Research we fund

The microbiome is increasingly recognized as contributing to chronic graft-versus-host disease (cGVHD). I hypothesize that microbial antigens drive the devastating complication of bronchiolitis obliterans syndrome (BOS). To determine if such antigen targets are at the heart of BOS pathology, I will integrate spatial transcriptomic approaches, immunopeptidome analysis, and direct antigen specificity testing of TCRs from biospecimens collected from preclinical models and patient biospecimens.

MLL1/KMT2A rearranged leukemias are the most common blood cancer occurring in children characterized by dismal prognosis. Given the importance of fusion proteins in driving the disease, I will determine factors affecting the fusion protein stability through a CRISPR/Cas9 screening approach in an innovative model system where the MLL fusions are endogenously tagged with a fluorescent protein. This will facilitate development of molecular glue degraders specifically targeting the MLL fusions.

GATA2 deficiency is an inherited pediatric syndrome with a high rate of progression to myeloid malignancy, the mechanisms of which remain largely undefined. Here, we will use our recently generated mouse model, Gata2R396Q, to determine the effects of GATA2 deficiency on hematopoietic function and identify novel drivers of myeloid malignancy via focused CRISPR screens. Our work will provide further insight into the mechanisms driving leukemic progression of this syndrome.

The development of acute myeloid leukemia (AML) is preceded by a “preleukemic” phase in which mutated hematopoietic stem cells expand due to a fitness advantage. Our work uses prospective models and analysis of patient samples to study how the duration of preleukemia and how the preleukemic clonal burden affect progression to AML. Results of our studies will shed new light on AML pathogenesis and help guide clinical management of preleukemic conditions such as clonal hematopoiesis.

Our research program’s goal is to identify therapeutically actionable pathways in pre-leukemic and leukemic stem cells in myeloid malignancies. We specifically dissect molecular circuits governing stem cell self-renewal and differentiation, how these change during aging, and contribute to leukemic stem cell evolution and maintenance. Accomplishing this work will enable the rational design of curative intervention and perhaps even prevention strategies for patients with myeloid malignancies.

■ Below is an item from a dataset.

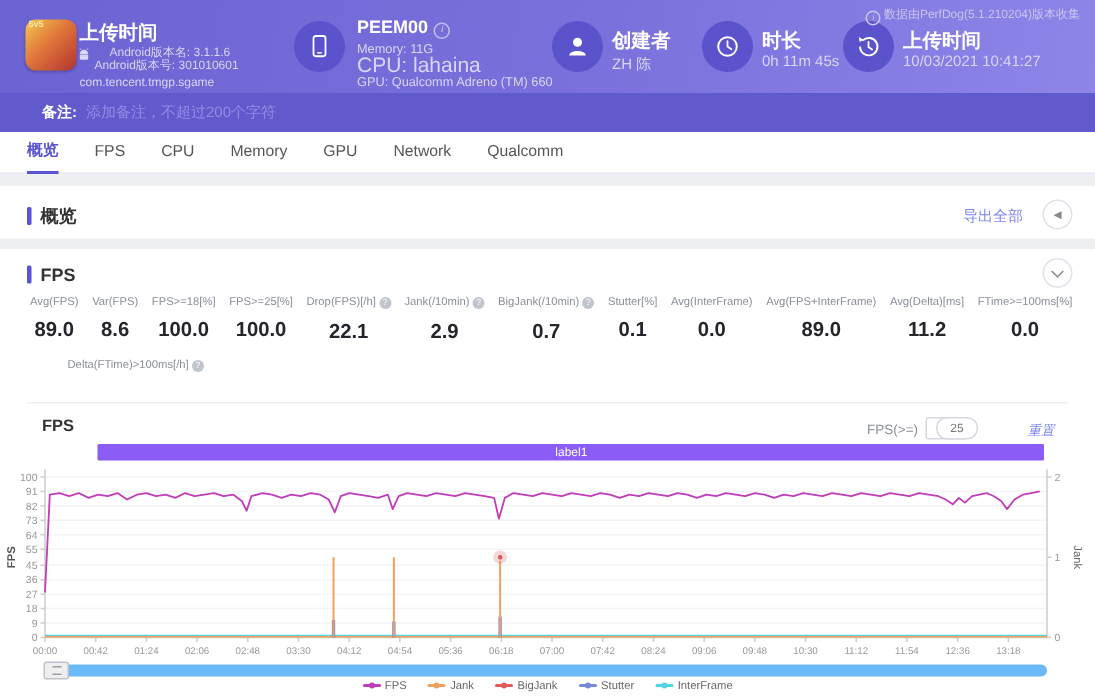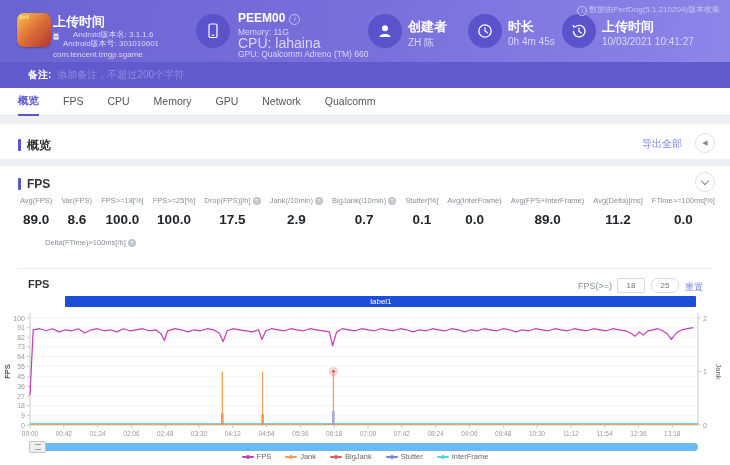"0h 4m 45s" div.abs { text: 4m -> 11m }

The goal of this project is to investigate the role of the epigenetic regulator Eleven-Nineteen-Leukemia (ENL) and its cancer mutations in acute myeloid leukemia (AML). Our studies leverage the expertise in chromatin biology, functional genomics, and AML modeling, as well as unique chemical compounds and mouse models. Results from this project will provide novel biological insights into our understanding of AML pathogenesis and facilitate the development of novel epigenetic therapies.

My lab is focused on understanding the pathogenic interplay between oncogenic mutations, chronic inflammation and aberrant metabolism as a driver of the evolutionary processes that culminate in lethal myeloid malignancies. We leverage mouse models and human patient samples to establish modalities for targeting this interplay throughout disease pathogenesis. My long-term goal is to improve patient outcomes by establishing therapies that prevent and/or delay evolution to acute leukemia.

Our research seeks to understand how ordered acquisition of oncogenic mutations transforms human hematopoietic stem cells into myeloid malignancies. We leverage patient-derived induced pluripotent stem cells and primary normal and malignant stem cells to study how mutation cooperation drives leukemic progression in vitro and in vivo. Our long-term goal is to identify disease mechanisms and develop targeted therapies to eradicate malignant stem cells.

The focus of my research is to understand the causes and early-life origins of acute lymphoblastic leukemia (ALL). We use a two-pronged approach: 1) conducting epidemiological studies of ALL in susceptible populations to understand genetic predisposition, and 2) investigating the in utero origins of ALL across subtypes. Our goals are to identify children at the highest risk of developing ALL through genetic screening and to lay the groundwork for precision prevention strategies.

Pediatric acute lymphoblastic leukemia (ALL) that is resistant to standard therapy is a challenge that has been partially overcome by T-cell therapy, yet relapse still occurs in up to 50%. We are conducting two clinical trials that test a next-generation T-cell therapy and the first incorporation of T-cell therapy into initial therapy. These trials will inform future development and the optimal place for this therapy with the goal of improving cure rates for children with very high risk ALL.